• PorkrollPosadist [he/him, they/them]
    ·
    edit-2
    3 years ago

    Under "normal" Capitalism, money follows a circuit known as MCM'. Money (M) gets invested in Capital (C ) which generates more money (M', which can be turned around and invested in even more capital). As the rate of profit falls, investors grow more hesitant about investing in capital. They start to think, what if I just invest in financial instruments instead? Cut out the C and just go straight from M to M'. This is the money fetish. This is the driving force behind financialization

    The further financialization progresses, the more divorced the economy becomes from any underlying material conditions of production or distribution. Today we have reached at the extreme end of this cycle.

    • Quimby [any, any]
      ·
      3 years ago

      Do you have a paper that talks about this? Because this is a brilliant way to frame it.

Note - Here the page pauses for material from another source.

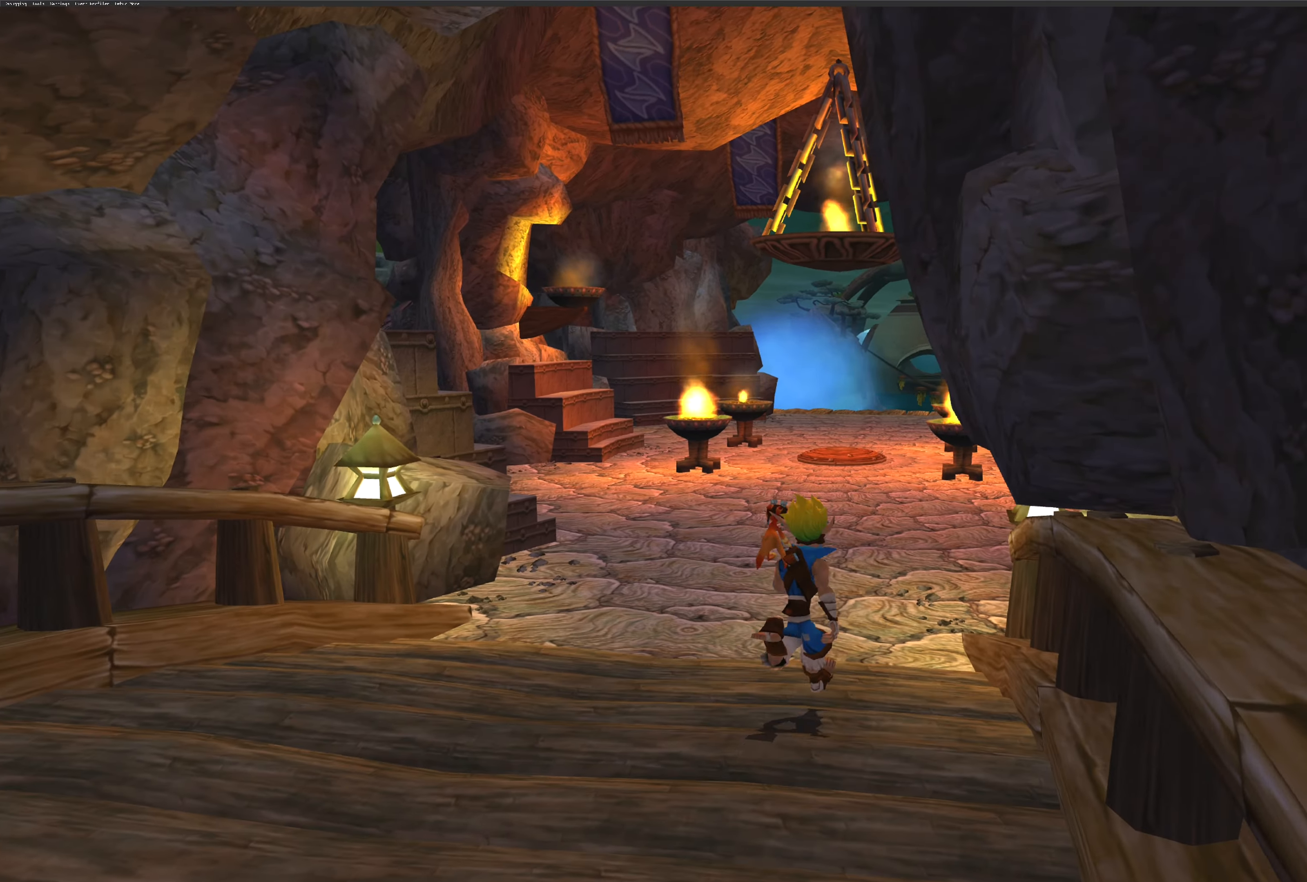
{"buttons": [], "left_stick": "up", "right_stick": "center", "events": []}
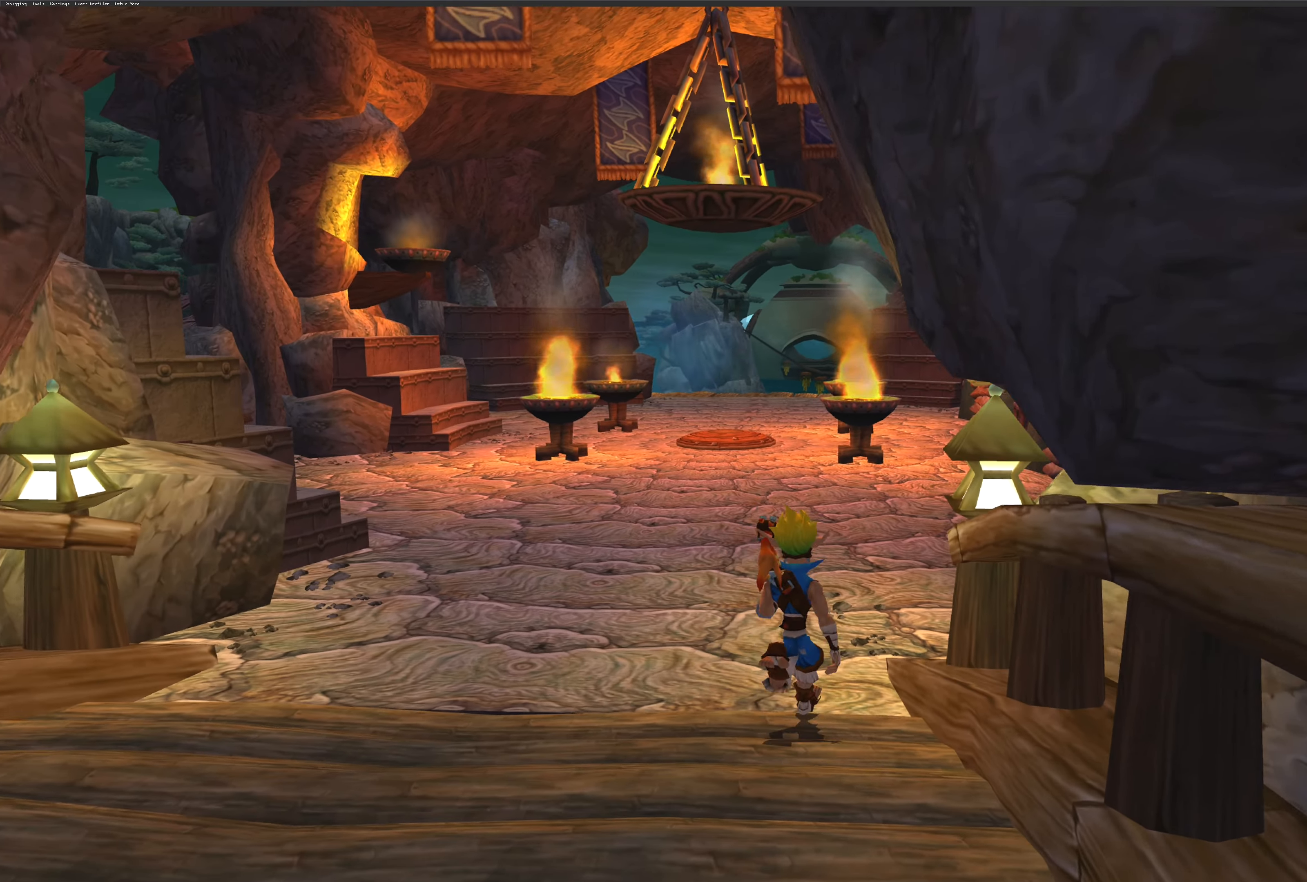
{"buttons": [], "left_stick": "up", "right_stick": "center", "events": []}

      • PorkrollPosadist [he/him, they/them]
        ·
        edit-2
        3 years ago

        It comes from the second or third volume of Capital (which I haven't read) but gets talked about a lot in Giovanni Arrighi's "The Long Twentieth Century" which examines the rise, fall, and transitions of various global financial systems.

        Sean from Antifada did an episode with Terrance from The Trillbillies a while back about the Arrighi book, but the book itself is a banger.

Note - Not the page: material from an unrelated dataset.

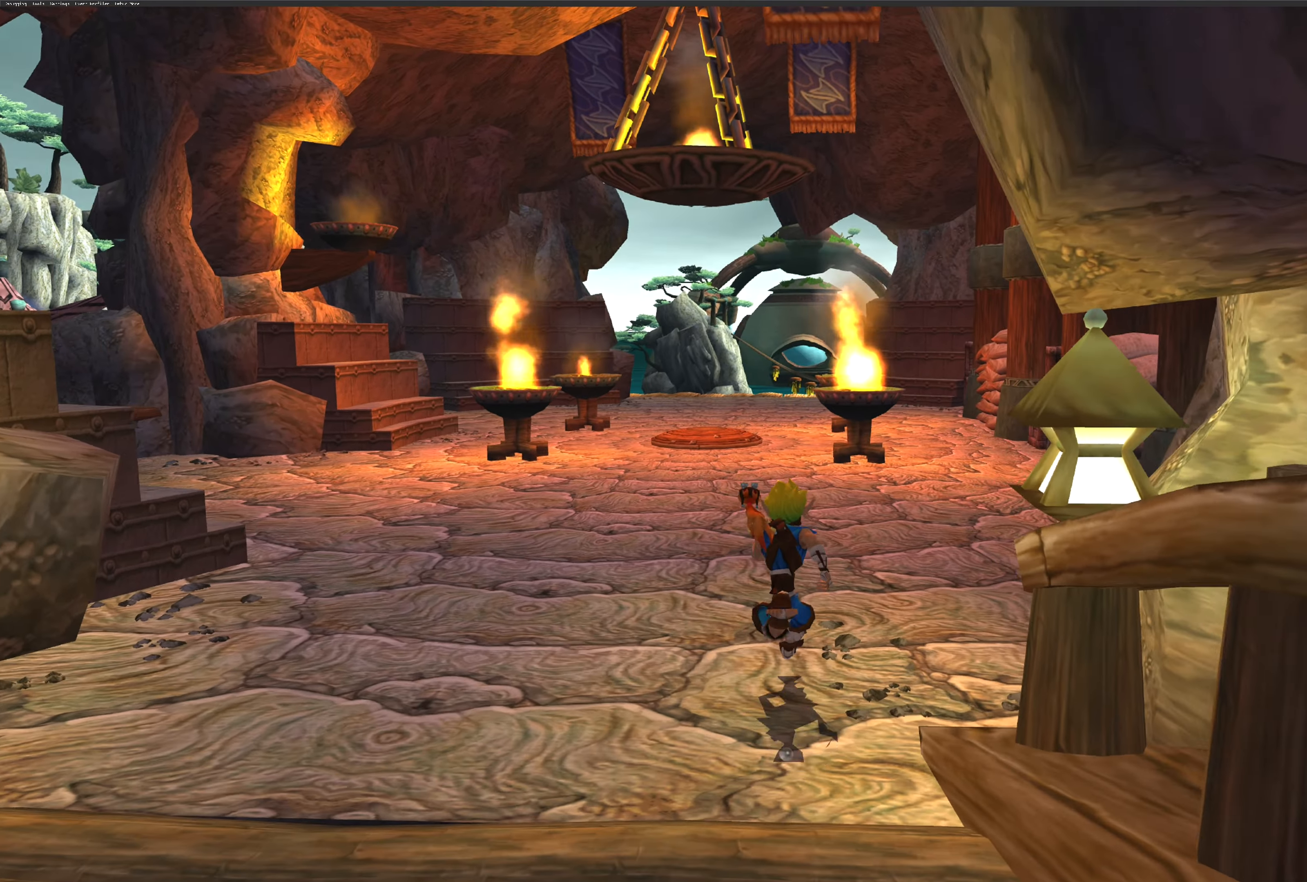
{"buttons": [], "left_stick": "up", "right_stick": "center", "events": []}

        • Quimby [any, any]
          ·
          3 years ago

          The MCM part is from the 4th volume of capital, I think. but I don't remember the MM part. is that also in there?

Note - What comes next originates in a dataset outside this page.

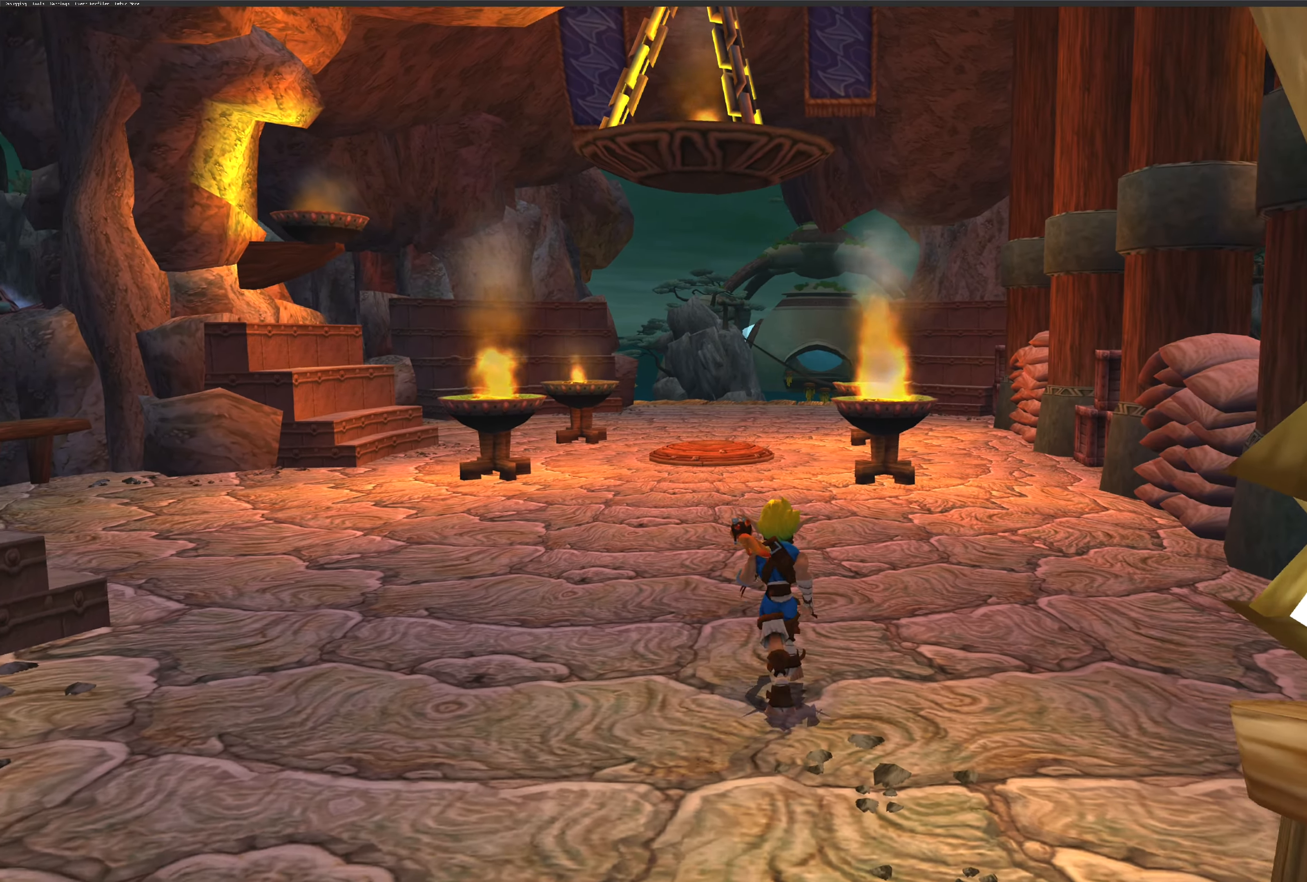
{"buttons": [], "left_stick": "up", "right_stick": "center", "events": []}
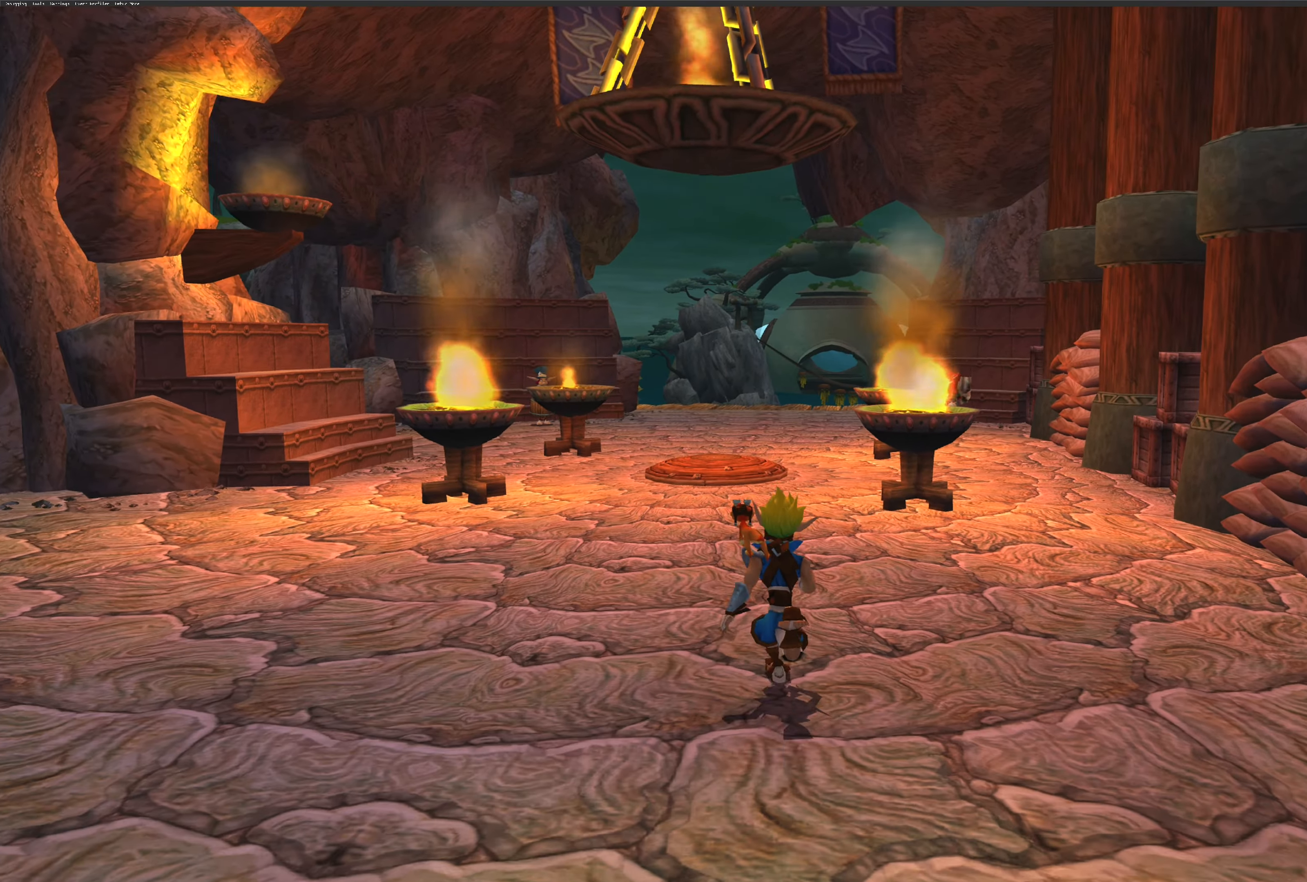
{"buttons": [], "left_stick": "up", "right_stick": "center", "events": []}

          • PorkrollPosadist [he/him, they/them]
            ·
            3 years ago

            I'm not entirely sure. It could be a later innovation by Arrighi or one of the many works he cites. Arrighi's thesis is essentially that we have gone through several hegemonic cycles of accumulation (spanning anywhere from one to several centuries each) which all exhibit a similar pattern. going from capital accumulation, followed by a "signal crisis" which begins a period of financialization, followed by a "terminal crisis" which spells the end for the hegemony of that system of accumulation. The period of financialization is typically linked to the initial capital accumulation phase of the following hegemonic system.

            (I'm just winging it from memory though, there might be some details I'm misremembering)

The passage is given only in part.